Traffic-calming program considered

The Grass Valley City Council Tuesday will discuss speed humps, traffic control signals, crosswalk markers and other traffic-calming devices, all in an effort to slow down cars in the city.

The City Council could also give the green light to the city’s first traffic-calming program as an increasing number of residents say drivers use neighborhood streets to avoid downtown’s more congested areas.

“Speed, traffic volumes and pedestrian safety in neighborhoods continue to be major concerns of many residents,” city administrator Gene Haroldsen wrote in a Nov. 6 memorandum to the council. “A traffic-calming program is needed to address these issues which is seen as a key to increase neighborhood livability and safety.”

The program, once adopted, will spell out how residents can petition city officials for road improvements, more police patrols and traffic calming for a specific neighborhood.
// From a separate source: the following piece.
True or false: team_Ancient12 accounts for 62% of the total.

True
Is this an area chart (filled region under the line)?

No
At least 60 percent of all residents who live between two major intersections on a street with traffic problems will have to sign a petition before the city will consider a traffic-calming management plan.

The city plans to set $25,000 aside for the program. Under the proposal, residents will not be required to contribute to projects that cost more than $5,000, as city officials had initially proposed this summer. “However, neighborhood contributions (including volunteer labor) may expedite construction,” Haroldsen said in the memorandum.
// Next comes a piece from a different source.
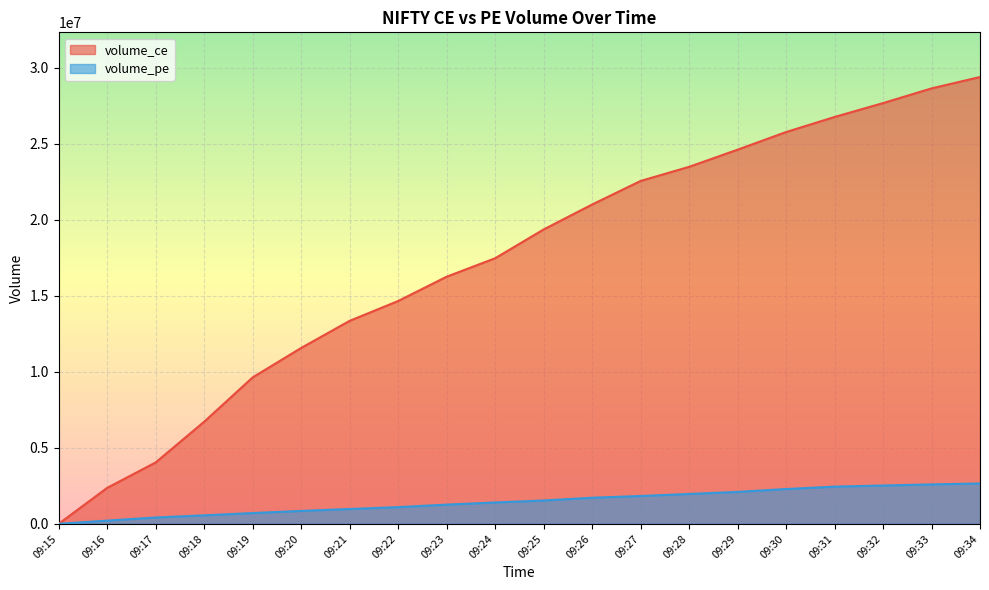

True or false: volume_pe and volume_ce cross at least once.

False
Tuesday’s proposal was formulated after two public workshops on traffic calming.

French Avenue resident Nyla Heddy posted handmade signs last summer along her steep, windy street to get cars to slow down because, she said, city officials were doing nothing to curb the problem.

“At least they’re trying to do something,” Heddy said of the proposed traffic-calming program. “I think it’s a start to something.”
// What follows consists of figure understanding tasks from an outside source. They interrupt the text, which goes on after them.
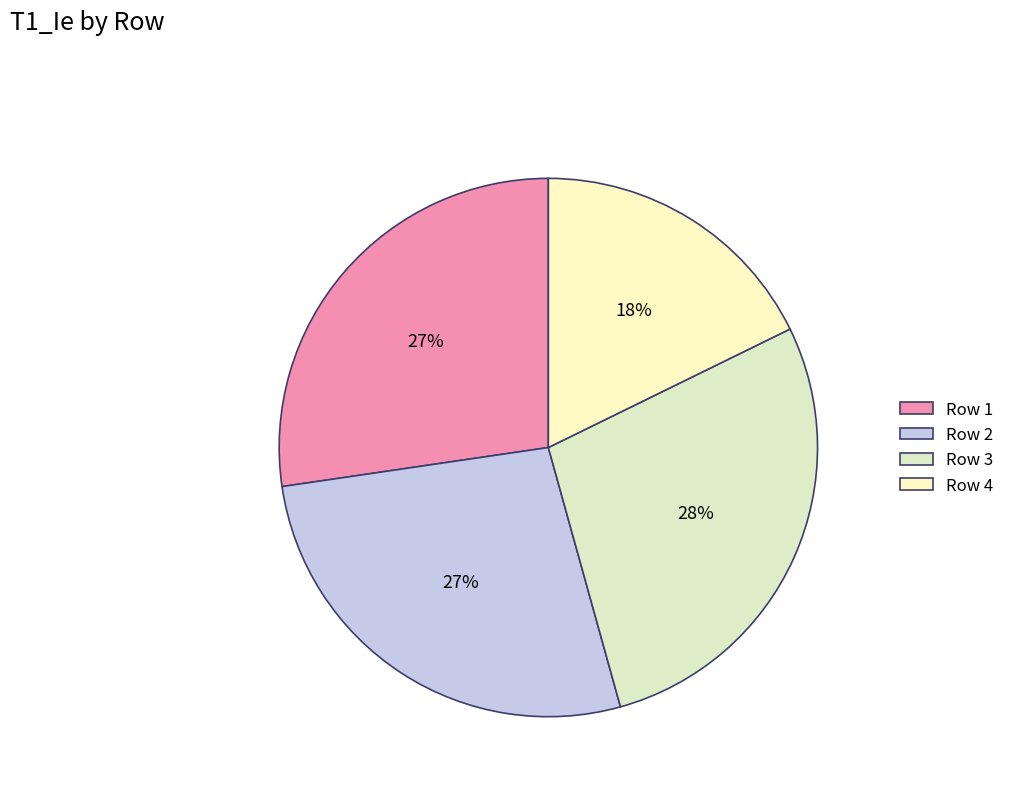

To the nearest percent, what is the difference between the largest and smallest slice percentages?

10%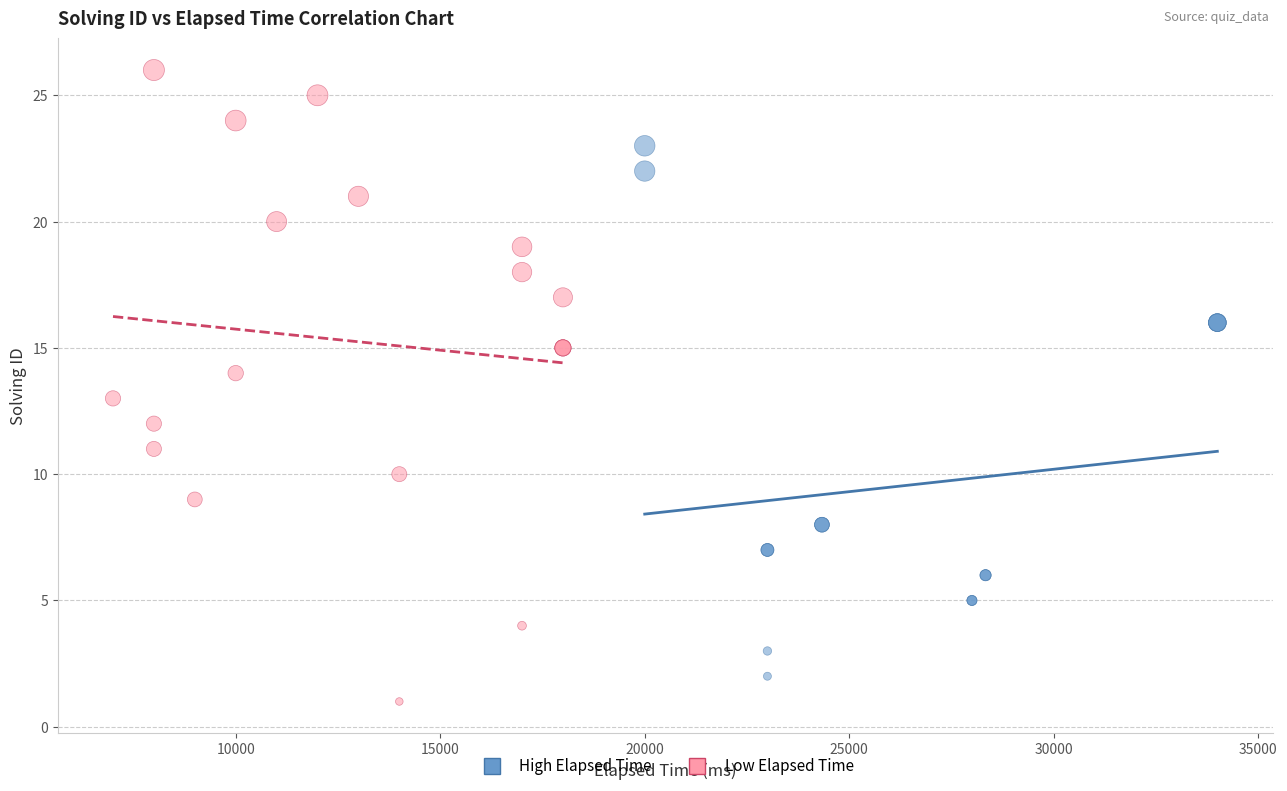

What are all the series names shown in the legend?

High Elapsed Time, Low Elapsed Time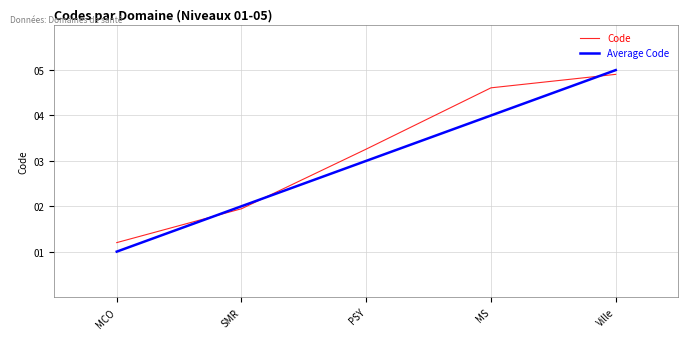

At PSY, list the series in order from smallest to largest.

Average Code, Code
The signs, which have been torn down, worked. Cars slowed down, said Heddy. She now wonders why city officials are considering a request to build a fast-food drive-thru restaurant at the corner of Mill Street and French Avenue.

Tim Crough, the city’s deputy director of public works, said two or three speed bumps could be installed along French. The bumps will be removable to allow emergency vehicles to travel up and down the street during the winter, he said.


WHAT: Grass Valley City Council

WHEN: 7 p.m. Tuesday

WHERE: Council Chambers, City Hall, 125 E. Main St.